Try   HackMD

PulpImport/Export Memory Investigation

Problem statement

  • Large datasets are serialized in memory before written to disk.
  • json.dump cannot be tricked to loop over itertators (in any sane way)
  • django_import/export export() returns a list in memory instead of a lazy iterator.
  • This is a real problem "in the wild" with actual Red Hat data and users - we need a short-term solution, ASAP

Proposed solutions

Export in chunks

  1. Write "[" to a tempfile
  2. Call export(...).json.encode(...) on chunks of our queryset (which will be a string with json-list starting/ending with "[]")
  3. remove first and last character from the exported string
  4. write the string to the tempfile
  5. if chunks are left write ","
  6. repeat from 2.
  7. Write "]" to the tempfile
  8. add the tempfile to the tar

Advantages:

  • contained in one place (pulpcore.app.importexport._write_export())
  • we own "all" the code involved
  • doesn't try to "take advantage of" current implementation details of lower level libs
  • never more than one resource-worth of tempfile at a time on disk
  • never more than one "chunk" in memory at a time ("how much" depends on what batch-size we use to work w/ the queryset as we export)
  • this change doesn't change the export-file-format - so it doesn't require 'import' to know that we've done anything
  • We continue to call the libraries as intended

Disadvantages

  • post_export() called per-batch, instead of once-per-entire-export-set
    • this may not be a problem
    • if it is - we already have it in low-memory situations
    • we have tests!
  • this is UGLY - much commentary needed in the code to explain why we're doing this
  • We do string operations on the output

Create our own export_to_file in QueryModelResource

  • This is not necessary for the fix, but a possible way to refactor the code towards the ultimate goal below.
  • Would use the above approach, but encapsulate inside of pulpcore.plugin.importexport.QueryModelResource, which all PIE model-resources subclass from.
  • Sets us up for making it possible to do stream-to-file in the future, by changing this one method (instead of inline somewhere else)
  • export_to_file would take a query_set, a file_stream, the format and maybe a batch_size parameter.

Ultimate Goal

  • show django-import-export what we have to do to work through this problem
  • work w/ them to add new d-i-e API to make it possible
  • accept new release of d-i-e, and remove all this ugly code all at once
tags: import/export

__WRITTEN INSTRUCTION A__:
In the memory investigation notes, what does django_import/export export() return instead of a lazy iterator?

__GIVEN DATA__:
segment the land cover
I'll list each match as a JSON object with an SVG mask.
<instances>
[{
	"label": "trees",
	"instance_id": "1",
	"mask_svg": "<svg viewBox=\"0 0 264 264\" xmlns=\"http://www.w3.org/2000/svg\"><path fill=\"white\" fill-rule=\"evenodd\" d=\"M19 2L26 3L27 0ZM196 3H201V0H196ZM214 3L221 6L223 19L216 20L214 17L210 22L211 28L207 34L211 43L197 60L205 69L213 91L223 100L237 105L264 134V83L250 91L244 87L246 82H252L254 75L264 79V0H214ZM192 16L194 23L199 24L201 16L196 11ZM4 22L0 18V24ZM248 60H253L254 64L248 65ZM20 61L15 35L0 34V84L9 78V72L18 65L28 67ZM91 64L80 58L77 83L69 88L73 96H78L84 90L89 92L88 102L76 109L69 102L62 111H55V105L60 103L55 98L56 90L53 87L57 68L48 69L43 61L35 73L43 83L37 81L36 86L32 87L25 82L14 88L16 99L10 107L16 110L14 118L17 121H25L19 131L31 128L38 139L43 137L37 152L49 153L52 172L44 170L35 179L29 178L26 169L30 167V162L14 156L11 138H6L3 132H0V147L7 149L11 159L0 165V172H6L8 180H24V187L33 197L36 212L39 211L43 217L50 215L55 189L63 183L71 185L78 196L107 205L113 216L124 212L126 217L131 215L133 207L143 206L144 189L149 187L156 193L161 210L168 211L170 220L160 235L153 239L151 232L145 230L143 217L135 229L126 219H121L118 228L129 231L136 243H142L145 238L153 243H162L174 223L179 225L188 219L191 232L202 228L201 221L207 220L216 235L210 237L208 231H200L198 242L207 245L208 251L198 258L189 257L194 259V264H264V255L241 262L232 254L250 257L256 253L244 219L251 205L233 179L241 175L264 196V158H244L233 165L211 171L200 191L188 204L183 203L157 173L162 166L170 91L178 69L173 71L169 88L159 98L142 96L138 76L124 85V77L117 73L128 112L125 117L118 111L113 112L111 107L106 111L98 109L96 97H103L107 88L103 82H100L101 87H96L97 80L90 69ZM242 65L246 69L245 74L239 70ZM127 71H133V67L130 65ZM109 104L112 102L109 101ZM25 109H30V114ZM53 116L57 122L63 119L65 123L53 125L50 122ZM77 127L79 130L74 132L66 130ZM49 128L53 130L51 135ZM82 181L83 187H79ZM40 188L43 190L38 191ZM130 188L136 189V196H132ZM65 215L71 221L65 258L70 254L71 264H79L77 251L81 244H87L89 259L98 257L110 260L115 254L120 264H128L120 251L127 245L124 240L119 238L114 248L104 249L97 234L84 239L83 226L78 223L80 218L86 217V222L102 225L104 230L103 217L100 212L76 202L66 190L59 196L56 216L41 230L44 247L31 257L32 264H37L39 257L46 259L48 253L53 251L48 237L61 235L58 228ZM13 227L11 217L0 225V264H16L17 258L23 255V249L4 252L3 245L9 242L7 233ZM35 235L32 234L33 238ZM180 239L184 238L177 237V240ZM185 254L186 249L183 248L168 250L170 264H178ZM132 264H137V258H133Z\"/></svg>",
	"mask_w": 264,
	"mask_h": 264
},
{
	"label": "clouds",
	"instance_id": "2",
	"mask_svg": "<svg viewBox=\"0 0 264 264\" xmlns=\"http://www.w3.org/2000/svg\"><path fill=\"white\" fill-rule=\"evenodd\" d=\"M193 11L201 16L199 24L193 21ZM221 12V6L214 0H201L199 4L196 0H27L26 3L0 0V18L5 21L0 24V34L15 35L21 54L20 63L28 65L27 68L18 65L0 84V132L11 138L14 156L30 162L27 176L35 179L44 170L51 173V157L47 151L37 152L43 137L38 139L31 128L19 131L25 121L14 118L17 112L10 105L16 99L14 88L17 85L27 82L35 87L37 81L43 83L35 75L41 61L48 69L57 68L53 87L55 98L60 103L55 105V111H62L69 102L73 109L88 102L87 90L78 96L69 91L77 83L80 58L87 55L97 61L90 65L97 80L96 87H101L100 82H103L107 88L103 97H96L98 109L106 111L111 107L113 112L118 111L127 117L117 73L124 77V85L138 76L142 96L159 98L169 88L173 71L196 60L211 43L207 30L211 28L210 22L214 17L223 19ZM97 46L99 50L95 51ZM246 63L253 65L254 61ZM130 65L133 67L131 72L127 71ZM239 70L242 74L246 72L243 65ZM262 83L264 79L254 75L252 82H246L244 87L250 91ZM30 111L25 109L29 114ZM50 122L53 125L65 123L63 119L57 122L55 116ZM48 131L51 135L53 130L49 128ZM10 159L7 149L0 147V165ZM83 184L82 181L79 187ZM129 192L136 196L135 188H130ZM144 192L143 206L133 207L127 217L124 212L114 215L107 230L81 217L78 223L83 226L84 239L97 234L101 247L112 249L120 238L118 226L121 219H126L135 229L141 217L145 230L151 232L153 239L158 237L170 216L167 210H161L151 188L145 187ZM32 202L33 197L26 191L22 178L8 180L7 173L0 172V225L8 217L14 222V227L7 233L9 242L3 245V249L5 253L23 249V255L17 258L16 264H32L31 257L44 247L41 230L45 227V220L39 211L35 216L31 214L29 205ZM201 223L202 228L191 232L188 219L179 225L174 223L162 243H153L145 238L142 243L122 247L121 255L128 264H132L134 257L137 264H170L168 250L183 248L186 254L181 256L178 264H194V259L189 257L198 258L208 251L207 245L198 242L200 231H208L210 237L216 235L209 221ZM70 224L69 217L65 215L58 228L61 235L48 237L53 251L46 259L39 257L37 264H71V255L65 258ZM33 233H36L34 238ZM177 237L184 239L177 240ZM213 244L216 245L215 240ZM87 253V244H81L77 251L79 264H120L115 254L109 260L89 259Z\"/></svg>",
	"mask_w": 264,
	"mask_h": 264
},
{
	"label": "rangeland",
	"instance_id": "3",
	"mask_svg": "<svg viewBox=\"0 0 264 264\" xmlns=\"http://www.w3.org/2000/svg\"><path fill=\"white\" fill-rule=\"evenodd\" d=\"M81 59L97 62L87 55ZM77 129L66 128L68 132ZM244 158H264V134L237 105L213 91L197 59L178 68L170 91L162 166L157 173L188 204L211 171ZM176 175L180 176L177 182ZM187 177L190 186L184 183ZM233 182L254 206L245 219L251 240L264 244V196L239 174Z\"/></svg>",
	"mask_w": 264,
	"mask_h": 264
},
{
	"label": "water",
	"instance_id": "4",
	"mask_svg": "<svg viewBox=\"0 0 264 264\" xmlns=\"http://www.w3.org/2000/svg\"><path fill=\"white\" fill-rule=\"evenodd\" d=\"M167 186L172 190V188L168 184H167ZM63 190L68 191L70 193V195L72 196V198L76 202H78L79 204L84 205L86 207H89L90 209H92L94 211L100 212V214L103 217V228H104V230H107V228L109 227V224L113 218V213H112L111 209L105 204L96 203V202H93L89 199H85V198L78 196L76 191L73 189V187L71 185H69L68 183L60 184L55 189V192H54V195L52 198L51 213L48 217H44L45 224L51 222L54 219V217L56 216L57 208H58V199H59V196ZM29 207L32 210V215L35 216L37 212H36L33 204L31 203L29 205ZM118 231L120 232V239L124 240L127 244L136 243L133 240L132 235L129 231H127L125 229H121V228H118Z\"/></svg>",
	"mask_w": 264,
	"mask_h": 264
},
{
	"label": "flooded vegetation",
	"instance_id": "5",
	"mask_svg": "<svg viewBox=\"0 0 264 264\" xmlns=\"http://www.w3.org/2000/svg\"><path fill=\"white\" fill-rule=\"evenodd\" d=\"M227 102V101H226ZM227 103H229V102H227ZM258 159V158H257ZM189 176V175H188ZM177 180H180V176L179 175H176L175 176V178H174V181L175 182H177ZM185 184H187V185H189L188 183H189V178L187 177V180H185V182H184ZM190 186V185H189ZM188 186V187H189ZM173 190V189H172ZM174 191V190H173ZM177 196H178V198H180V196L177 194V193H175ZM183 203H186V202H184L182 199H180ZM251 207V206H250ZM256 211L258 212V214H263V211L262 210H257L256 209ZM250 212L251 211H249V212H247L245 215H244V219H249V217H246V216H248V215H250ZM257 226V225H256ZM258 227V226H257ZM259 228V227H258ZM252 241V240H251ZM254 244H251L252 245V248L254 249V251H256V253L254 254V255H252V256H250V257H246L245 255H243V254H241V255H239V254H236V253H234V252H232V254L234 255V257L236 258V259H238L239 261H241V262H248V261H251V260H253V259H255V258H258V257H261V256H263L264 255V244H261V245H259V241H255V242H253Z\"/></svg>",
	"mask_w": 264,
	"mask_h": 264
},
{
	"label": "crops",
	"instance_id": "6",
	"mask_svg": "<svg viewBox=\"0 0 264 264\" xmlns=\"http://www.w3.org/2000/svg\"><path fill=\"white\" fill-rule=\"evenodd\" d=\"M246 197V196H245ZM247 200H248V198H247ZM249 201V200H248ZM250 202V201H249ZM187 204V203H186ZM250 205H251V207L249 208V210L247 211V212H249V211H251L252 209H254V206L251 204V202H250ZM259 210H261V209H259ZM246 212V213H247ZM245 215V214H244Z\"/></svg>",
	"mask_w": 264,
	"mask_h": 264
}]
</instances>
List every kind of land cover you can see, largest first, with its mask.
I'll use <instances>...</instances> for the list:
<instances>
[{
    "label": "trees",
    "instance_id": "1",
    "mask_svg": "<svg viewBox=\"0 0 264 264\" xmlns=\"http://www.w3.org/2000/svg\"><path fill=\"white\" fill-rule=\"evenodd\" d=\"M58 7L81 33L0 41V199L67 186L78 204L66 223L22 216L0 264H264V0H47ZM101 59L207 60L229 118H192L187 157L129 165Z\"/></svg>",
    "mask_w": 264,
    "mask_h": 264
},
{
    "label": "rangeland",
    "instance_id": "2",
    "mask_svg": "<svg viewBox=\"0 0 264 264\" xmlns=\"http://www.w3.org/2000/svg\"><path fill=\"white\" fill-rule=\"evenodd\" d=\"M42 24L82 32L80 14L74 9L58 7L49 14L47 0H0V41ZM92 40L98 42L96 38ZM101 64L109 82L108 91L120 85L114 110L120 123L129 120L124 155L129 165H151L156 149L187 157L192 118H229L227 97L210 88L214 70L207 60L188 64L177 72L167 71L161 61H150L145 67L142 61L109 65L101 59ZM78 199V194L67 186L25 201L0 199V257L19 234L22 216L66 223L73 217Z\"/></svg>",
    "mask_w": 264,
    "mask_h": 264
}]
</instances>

__WRITTEN INSTRUCTION B__:
Filter the entries above, copying out every line that contains the string "label"; case counts.

__PROBLEM SOLUTION A__:
A list in memory.

__PROBLEM SOLUTION B__:
	"label": "trees",
	"label": "clouds",
	"label": "rangeland",
	"label": "water",
	"label": "flooded vegetation",
	"label": "crops",
    "label": "trees",
    "label": "rangeland",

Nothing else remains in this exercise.